▸ SUPPLIED RECORDS:
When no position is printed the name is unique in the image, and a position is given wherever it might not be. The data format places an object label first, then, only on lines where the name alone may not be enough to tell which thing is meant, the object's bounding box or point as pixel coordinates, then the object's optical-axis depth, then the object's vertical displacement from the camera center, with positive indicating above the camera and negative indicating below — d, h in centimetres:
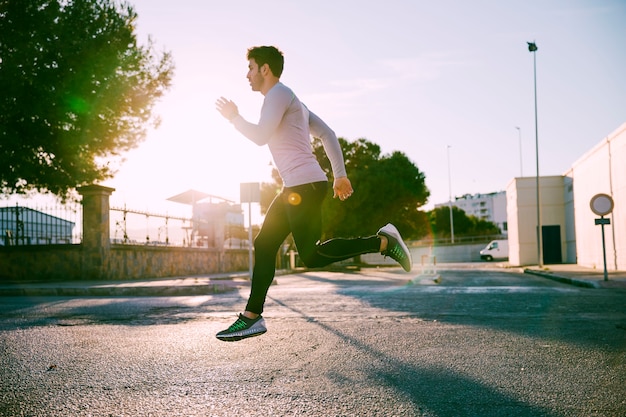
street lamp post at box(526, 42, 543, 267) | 3117 +902
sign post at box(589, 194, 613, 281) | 1633 +77
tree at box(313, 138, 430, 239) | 4100 +271
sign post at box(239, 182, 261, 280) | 1631 +133
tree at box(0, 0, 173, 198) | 1652 +469
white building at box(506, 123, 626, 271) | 2327 +117
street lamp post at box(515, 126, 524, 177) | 5344 +861
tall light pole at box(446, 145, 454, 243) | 7272 +650
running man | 370 +36
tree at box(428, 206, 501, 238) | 10050 +198
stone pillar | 1727 +29
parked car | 5853 -194
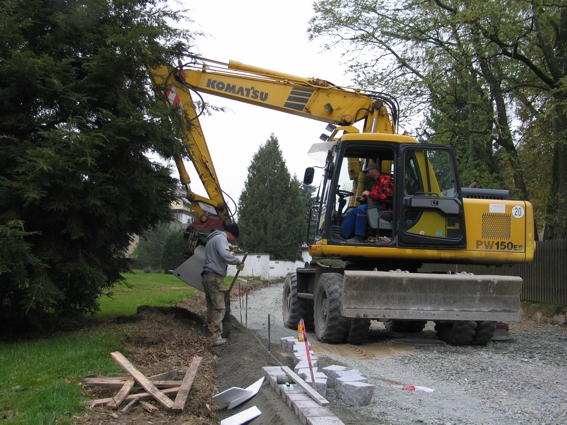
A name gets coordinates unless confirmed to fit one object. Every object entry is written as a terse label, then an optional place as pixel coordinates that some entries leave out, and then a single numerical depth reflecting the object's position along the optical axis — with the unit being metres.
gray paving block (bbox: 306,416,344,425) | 4.30
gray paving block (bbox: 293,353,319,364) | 6.64
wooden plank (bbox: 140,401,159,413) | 5.14
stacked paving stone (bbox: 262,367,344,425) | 4.39
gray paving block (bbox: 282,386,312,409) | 5.00
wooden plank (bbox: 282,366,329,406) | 4.86
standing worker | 9.29
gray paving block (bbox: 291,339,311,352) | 7.17
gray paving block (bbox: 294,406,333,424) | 4.51
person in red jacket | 9.12
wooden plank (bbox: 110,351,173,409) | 5.24
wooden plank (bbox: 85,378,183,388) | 5.56
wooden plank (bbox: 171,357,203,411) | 5.19
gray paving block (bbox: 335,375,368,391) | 5.60
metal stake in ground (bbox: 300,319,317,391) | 5.49
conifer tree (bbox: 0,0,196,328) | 7.55
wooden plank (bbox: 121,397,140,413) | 5.07
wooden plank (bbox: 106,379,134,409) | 5.08
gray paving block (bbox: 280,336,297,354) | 7.68
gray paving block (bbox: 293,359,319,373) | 6.17
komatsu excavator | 8.50
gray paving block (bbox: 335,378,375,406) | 5.39
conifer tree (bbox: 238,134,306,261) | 53.94
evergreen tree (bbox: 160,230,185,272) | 38.81
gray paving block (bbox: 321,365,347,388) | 5.87
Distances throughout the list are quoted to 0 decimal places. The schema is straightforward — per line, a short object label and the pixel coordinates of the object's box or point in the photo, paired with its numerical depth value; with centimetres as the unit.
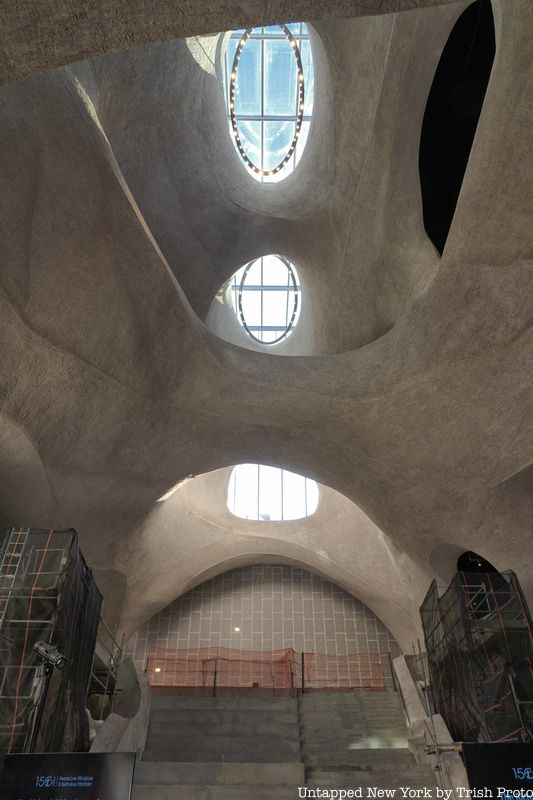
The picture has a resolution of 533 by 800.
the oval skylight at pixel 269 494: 2119
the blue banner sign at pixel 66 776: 418
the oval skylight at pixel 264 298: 2111
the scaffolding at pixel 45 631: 621
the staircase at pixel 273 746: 707
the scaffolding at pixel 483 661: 710
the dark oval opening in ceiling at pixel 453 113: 940
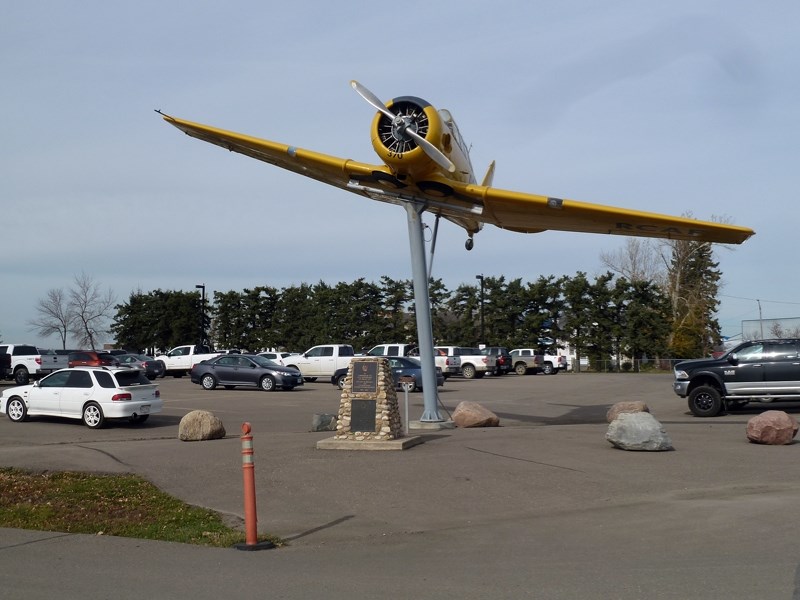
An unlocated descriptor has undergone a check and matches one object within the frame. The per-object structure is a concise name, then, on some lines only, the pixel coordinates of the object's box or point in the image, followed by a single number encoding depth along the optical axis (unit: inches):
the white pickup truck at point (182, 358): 1828.2
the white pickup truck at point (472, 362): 1834.4
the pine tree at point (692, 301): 2506.9
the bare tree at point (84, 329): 3314.5
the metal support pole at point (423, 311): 722.8
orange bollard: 307.1
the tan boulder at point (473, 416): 717.9
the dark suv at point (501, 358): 1942.7
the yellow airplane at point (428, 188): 688.4
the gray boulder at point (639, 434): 543.2
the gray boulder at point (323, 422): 709.3
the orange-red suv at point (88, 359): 1632.5
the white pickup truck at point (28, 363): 1460.4
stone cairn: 561.6
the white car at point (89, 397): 773.9
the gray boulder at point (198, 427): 640.4
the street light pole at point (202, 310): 2684.5
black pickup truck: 805.9
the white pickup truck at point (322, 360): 1531.7
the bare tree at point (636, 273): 2886.3
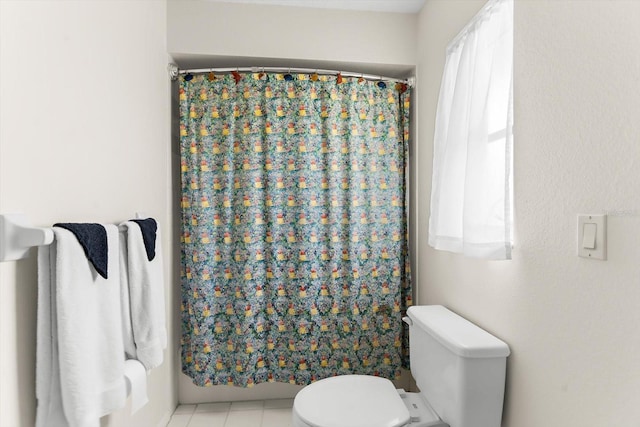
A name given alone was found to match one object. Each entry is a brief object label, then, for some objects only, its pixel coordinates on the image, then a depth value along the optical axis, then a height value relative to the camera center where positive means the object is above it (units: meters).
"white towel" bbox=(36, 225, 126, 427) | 0.91 -0.32
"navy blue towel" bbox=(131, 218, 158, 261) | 1.35 -0.10
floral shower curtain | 2.14 -0.12
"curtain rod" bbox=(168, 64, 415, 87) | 2.14 +0.77
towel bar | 0.85 -0.06
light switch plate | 0.90 -0.07
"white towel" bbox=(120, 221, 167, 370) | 1.25 -0.31
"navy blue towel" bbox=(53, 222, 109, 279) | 0.97 -0.09
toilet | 1.29 -0.70
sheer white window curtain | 1.30 +0.24
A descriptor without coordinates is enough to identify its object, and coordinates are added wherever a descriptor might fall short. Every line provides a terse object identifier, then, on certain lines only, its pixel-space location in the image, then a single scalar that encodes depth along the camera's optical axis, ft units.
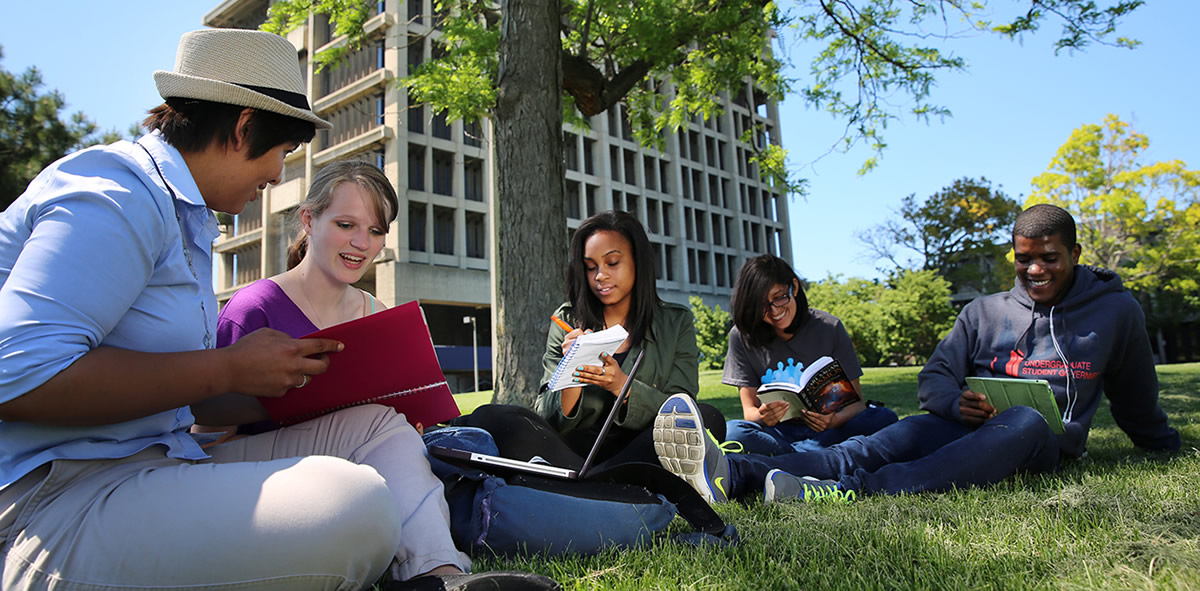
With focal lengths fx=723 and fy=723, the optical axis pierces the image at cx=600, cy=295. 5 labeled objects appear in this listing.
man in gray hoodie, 9.09
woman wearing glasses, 12.00
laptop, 6.75
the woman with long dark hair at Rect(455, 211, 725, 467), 9.78
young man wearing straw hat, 4.07
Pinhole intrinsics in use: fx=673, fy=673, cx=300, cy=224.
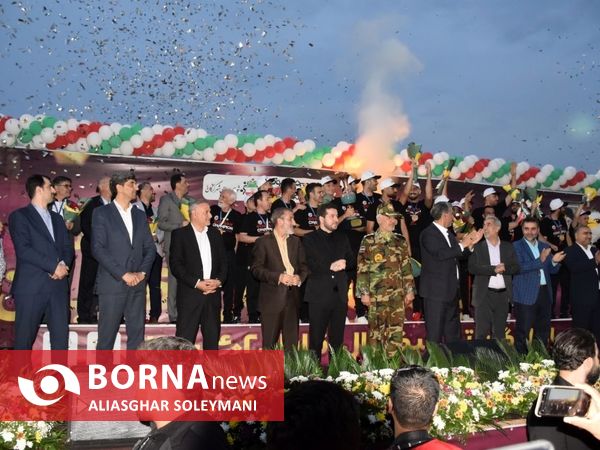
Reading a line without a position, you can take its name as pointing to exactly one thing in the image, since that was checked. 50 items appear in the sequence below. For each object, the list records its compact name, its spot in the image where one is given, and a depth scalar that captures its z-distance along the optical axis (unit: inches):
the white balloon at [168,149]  395.5
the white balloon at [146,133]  389.1
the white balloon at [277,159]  423.5
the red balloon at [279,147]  423.8
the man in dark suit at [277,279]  303.9
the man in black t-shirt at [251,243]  375.6
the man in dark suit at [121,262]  265.9
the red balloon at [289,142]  426.0
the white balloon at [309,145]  431.9
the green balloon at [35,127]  362.9
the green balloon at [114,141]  383.2
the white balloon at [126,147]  386.0
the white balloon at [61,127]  369.4
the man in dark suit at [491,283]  362.0
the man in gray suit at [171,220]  370.9
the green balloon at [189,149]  400.8
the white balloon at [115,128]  382.0
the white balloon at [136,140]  387.2
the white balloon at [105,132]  380.5
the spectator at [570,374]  139.9
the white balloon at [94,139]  377.7
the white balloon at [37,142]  366.6
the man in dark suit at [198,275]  285.9
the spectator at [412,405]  110.7
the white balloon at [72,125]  373.7
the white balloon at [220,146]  406.9
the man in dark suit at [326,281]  313.0
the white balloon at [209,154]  406.0
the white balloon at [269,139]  420.8
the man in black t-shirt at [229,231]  379.2
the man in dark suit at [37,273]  262.5
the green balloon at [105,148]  382.6
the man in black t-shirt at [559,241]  477.4
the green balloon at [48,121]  364.5
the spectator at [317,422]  76.7
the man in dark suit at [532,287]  367.2
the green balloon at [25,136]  363.6
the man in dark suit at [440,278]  331.6
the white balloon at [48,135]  366.6
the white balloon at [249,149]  414.3
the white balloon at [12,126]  358.6
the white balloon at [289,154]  425.4
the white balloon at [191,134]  399.2
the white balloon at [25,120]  360.0
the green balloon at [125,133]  383.6
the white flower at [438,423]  185.9
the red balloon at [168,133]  394.6
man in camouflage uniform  324.8
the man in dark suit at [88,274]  351.3
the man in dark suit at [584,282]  402.6
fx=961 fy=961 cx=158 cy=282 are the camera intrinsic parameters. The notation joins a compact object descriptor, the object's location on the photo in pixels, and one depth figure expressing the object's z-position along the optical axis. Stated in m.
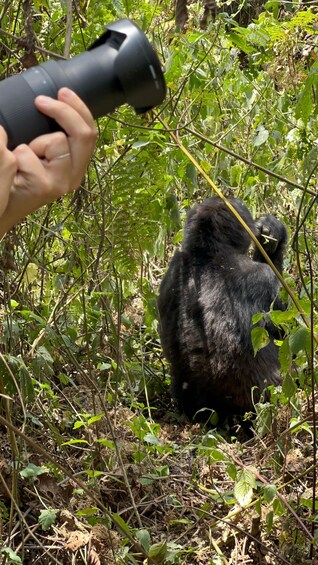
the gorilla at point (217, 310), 4.83
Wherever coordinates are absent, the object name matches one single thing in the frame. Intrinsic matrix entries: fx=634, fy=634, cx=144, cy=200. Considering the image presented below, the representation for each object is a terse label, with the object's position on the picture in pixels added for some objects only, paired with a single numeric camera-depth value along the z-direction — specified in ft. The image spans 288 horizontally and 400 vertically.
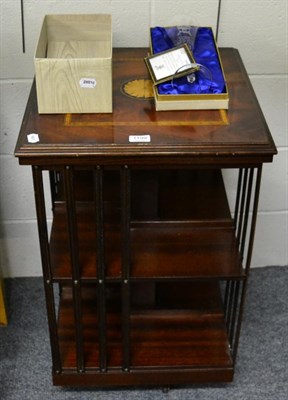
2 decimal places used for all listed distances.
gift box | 4.56
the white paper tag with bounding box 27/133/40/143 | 4.28
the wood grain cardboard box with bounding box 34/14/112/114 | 4.35
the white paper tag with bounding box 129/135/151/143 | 4.29
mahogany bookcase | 4.33
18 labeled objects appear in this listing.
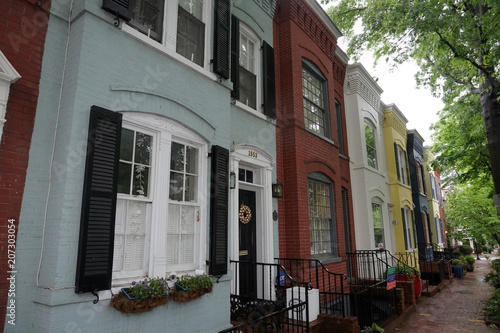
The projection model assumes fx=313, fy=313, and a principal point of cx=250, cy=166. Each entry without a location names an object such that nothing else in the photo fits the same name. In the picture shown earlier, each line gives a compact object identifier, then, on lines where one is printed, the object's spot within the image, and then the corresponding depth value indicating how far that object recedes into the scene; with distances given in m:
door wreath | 6.43
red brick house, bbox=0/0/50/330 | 3.10
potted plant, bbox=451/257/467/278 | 16.86
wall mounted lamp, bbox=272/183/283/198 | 6.99
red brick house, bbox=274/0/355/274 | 7.33
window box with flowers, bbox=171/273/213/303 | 4.03
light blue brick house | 3.19
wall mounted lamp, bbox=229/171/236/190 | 5.82
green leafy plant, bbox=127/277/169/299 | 3.50
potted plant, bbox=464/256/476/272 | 20.01
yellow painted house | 13.90
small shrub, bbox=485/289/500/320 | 7.65
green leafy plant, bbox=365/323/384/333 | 6.02
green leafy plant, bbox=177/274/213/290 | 4.12
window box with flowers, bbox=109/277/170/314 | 3.40
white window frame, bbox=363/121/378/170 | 12.97
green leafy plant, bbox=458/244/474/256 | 33.48
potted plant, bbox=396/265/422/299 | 9.48
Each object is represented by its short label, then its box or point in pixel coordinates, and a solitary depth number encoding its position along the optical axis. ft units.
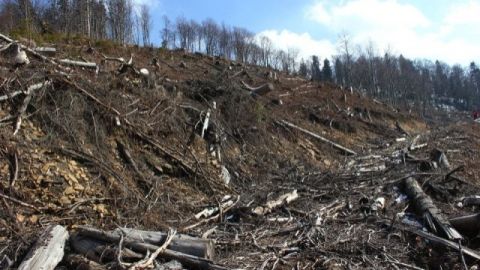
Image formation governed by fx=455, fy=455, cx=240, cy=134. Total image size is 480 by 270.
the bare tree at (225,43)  239.58
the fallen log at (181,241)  16.07
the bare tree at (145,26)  209.46
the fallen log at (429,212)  19.79
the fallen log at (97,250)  15.62
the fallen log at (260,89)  54.13
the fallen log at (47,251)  14.42
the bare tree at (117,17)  153.15
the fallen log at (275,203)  23.27
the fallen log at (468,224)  20.30
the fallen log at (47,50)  32.19
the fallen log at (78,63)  31.13
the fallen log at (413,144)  52.06
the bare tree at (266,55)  256.11
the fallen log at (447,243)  17.83
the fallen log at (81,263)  14.85
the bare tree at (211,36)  241.55
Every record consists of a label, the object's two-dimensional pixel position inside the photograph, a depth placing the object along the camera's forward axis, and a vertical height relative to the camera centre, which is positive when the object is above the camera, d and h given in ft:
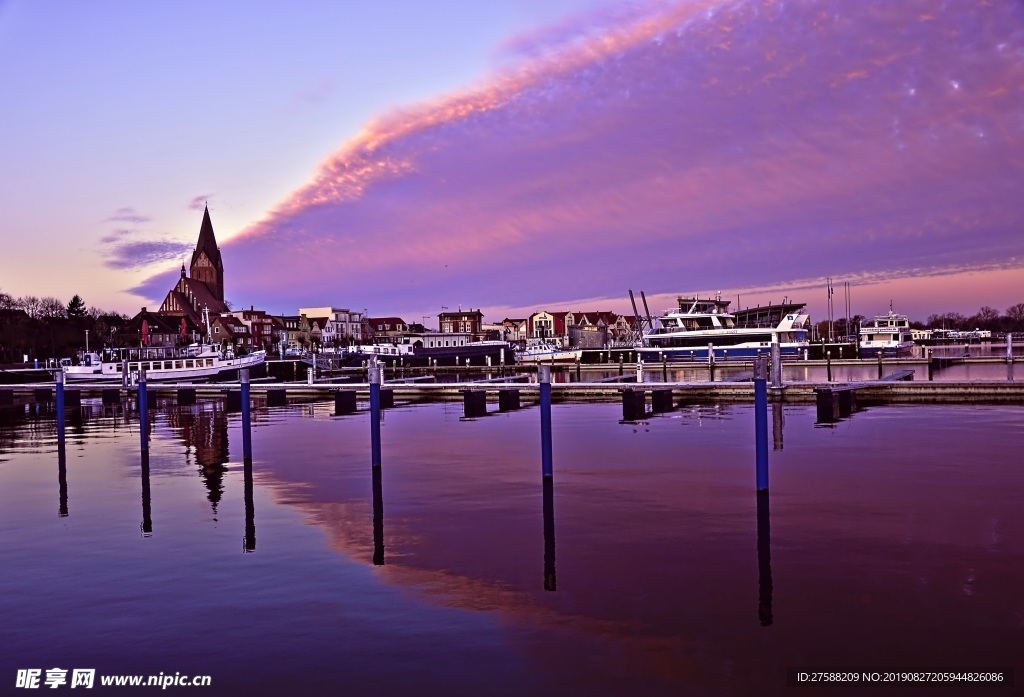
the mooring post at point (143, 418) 81.74 -5.53
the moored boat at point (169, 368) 232.73 -1.76
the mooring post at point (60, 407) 91.56 -4.71
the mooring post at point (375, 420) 65.41 -4.87
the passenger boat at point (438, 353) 384.06 +1.61
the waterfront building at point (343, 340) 619.26 +13.54
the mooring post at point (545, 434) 58.85 -5.63
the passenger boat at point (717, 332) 279.08 +5.77
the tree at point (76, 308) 509.35 +33.91
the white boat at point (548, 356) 352.49 -1.32
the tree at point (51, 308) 474.16 +31.97
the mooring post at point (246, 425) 74.12 -5.72
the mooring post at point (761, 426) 51.62 -4.72
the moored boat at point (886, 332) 343.57 +5.92
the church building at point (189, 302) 600.80 +43.76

▸ WORK REQUIRED: The lines above from the one with "87) | 2.14 +0.77" through the one with "sheer white window curtain | 1.30 +0.24" are to be duplicated exactly, ends included, with nothing added.

▸ EXERCISE ANSWER:
"curtain rod" bbox=(168, 64, 415, 87) | 2.14 +0.77
towel bar | 0.85 -0.06
light switch plate | 0.90 -0.07
"white towel" bbox=(120, 221, 167, 370) | 1.25 -0.31
"navy blue towel" bbox=(53, 222, 109, 279) | 0.97 -0.09
toilet | 1.29 -0.70
sheer white window curtain | 1.30 +0.24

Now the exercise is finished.